WHAT IS BEING ASKED:
Pull every "parents" line out of the data below.

── SOURCE MATERIAL

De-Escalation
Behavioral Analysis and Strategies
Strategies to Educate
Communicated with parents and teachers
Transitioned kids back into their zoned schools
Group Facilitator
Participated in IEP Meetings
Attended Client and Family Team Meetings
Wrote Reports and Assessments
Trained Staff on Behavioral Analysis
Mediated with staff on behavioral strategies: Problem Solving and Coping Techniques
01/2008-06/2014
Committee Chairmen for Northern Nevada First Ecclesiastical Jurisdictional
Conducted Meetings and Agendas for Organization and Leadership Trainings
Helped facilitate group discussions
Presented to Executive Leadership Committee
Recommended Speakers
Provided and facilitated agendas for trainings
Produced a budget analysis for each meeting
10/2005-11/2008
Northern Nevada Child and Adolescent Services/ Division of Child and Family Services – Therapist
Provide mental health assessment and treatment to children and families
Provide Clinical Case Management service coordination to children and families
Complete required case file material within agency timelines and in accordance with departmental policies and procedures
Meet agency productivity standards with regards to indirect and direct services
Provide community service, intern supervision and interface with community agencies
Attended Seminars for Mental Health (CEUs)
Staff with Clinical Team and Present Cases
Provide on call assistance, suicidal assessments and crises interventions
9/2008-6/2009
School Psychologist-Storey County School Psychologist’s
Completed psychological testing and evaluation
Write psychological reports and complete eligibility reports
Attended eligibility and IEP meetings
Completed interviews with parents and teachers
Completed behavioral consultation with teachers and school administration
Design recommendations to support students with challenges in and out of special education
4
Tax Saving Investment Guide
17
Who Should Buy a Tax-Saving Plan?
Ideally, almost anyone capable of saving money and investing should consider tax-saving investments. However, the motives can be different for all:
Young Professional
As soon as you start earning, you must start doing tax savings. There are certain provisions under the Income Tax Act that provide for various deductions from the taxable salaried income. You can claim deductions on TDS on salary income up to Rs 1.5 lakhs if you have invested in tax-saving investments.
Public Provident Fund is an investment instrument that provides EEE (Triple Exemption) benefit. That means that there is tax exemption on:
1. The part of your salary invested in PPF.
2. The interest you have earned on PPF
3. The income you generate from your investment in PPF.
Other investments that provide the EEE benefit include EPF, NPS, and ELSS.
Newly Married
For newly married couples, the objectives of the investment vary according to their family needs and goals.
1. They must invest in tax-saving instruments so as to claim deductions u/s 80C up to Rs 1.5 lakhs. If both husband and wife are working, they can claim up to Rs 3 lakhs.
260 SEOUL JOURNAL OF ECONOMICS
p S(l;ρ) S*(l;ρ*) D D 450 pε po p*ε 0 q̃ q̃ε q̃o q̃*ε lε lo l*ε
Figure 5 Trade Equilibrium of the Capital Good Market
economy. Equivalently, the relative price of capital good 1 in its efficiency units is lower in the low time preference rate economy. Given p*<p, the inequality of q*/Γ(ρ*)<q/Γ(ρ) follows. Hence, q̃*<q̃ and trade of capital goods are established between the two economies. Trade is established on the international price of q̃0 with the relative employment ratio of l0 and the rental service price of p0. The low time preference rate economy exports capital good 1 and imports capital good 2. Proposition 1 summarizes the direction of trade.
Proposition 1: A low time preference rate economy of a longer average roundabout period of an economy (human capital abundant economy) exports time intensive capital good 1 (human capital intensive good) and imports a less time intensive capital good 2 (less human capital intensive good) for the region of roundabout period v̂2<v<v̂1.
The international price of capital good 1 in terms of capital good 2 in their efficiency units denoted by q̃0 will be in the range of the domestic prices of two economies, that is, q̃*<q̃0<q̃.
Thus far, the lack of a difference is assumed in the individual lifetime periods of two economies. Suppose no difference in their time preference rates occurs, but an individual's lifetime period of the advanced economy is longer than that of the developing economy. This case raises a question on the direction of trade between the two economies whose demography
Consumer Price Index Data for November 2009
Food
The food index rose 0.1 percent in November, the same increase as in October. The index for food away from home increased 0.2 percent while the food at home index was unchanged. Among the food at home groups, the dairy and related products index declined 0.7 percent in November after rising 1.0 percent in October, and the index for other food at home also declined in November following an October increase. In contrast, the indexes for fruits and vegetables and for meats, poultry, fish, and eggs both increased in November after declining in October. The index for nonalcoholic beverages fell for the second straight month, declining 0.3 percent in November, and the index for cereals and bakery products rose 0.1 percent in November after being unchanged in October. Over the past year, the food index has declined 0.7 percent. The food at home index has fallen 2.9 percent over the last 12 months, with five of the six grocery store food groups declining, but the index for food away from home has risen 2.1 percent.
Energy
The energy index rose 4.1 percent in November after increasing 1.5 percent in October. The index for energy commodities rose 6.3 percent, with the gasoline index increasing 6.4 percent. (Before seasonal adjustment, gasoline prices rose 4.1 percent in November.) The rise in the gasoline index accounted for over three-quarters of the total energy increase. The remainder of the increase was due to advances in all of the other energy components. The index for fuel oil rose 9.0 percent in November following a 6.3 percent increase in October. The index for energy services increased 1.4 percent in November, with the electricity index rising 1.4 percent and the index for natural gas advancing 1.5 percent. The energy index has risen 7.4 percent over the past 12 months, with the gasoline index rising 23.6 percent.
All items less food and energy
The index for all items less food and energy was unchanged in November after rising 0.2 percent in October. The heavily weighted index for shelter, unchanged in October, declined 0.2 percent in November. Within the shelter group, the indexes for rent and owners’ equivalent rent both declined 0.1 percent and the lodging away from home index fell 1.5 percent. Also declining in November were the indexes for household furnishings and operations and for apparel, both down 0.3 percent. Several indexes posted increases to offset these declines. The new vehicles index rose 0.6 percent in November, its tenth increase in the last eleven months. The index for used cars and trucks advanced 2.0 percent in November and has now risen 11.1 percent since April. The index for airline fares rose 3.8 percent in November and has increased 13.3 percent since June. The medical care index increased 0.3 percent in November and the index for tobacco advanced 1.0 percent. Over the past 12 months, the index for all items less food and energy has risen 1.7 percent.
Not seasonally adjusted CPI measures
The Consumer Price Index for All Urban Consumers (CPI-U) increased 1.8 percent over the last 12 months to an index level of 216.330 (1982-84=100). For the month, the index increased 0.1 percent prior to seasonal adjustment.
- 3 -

────

YOUR SOLUTION:
Communicated with parents and teachers
Completed interviews with parents and teachers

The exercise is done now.